Wei Dai comments on Pitfalls of Building UDT Agents

Wei Dai 31 Jul 2025 12:52 UTC
10 points
5
A lot of things you state here with apparent certainty, e.g., “We only care about this universe.” are things that I think are potential problems, but am unsure about. E.g. in UDT shows that decision theory is more puzzling than ever I wrote:

Indexical values are not reflectively consistent. UDT “solves” this problem by implicitly assuming (via the type signature of its utility function) that the agent doesn’t have indexical values. But humans seemingly do have indexical values, so what to do about that?
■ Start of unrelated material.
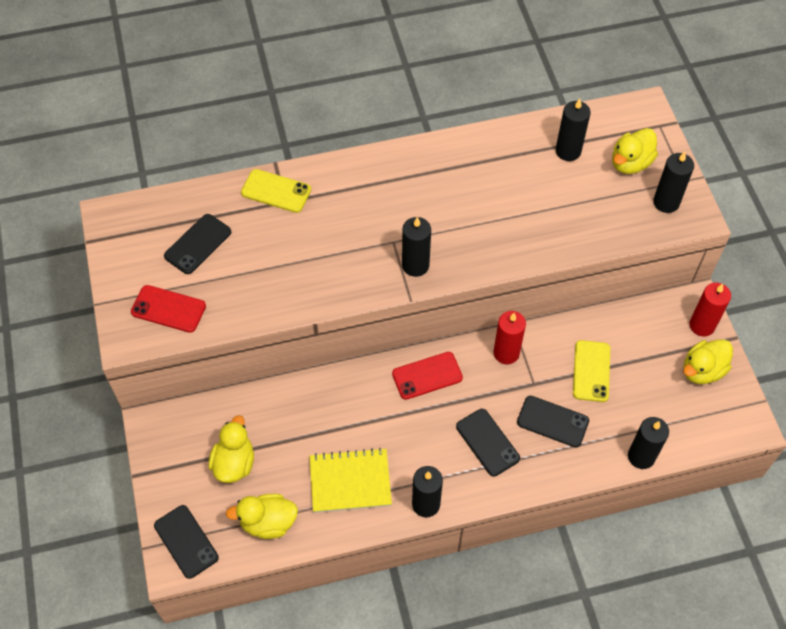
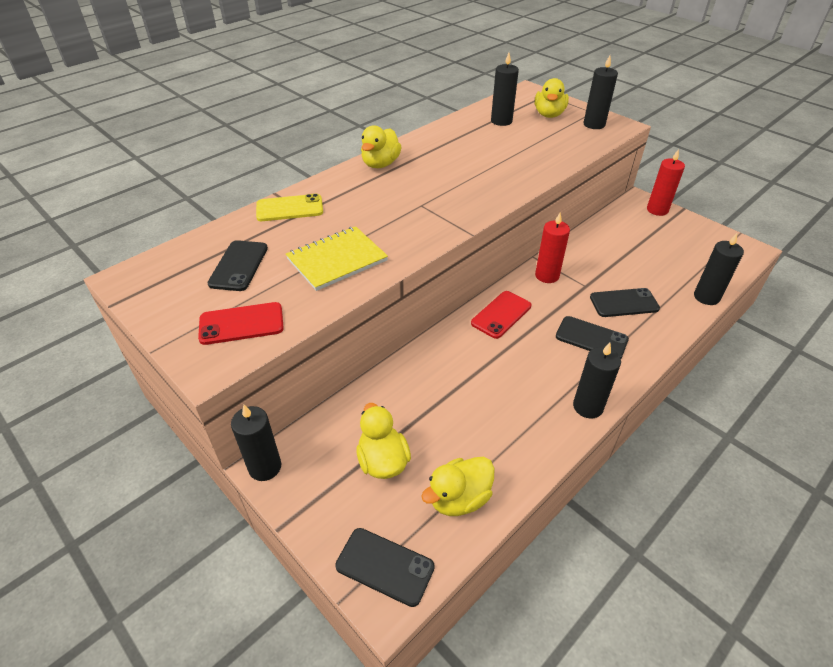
camera: 30 degrees left, 15 degrees down
yellow notebook [310,448,392,513] -> yellow notebook moved to [286,226,388,291]
black candle [402,217,431,277] -> black candle moved to [231,405,281,481]
yellow phone [573,340,610,402] -> none
yellow duck [683,339,733,384] -> yellow duck moved to [361,125,401,168]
which I think is talking about the same or related issue. I think a lot of these (e.g. whether or not we really care or should care only about this universe) seem like hard philosophical problems that can’t be solved easily, so directly trying to solve them, or confidently assuming some solution like “We only care about this universe”, as part of AI safety/alignment seems like a bad idea to me.
- Cole Wyeth 31 Jul 2025 13:09 UTC
  4 points
  1
  Parent
  This is exactly what I wanted to discuss with you—it seems we have different intuitions about the significance of ensembles. I realize that what I am saying here is not a priori obvious—it is a longer discussion. This is why I suggest it could be a dialogue, or maybe we can just chat about it informally.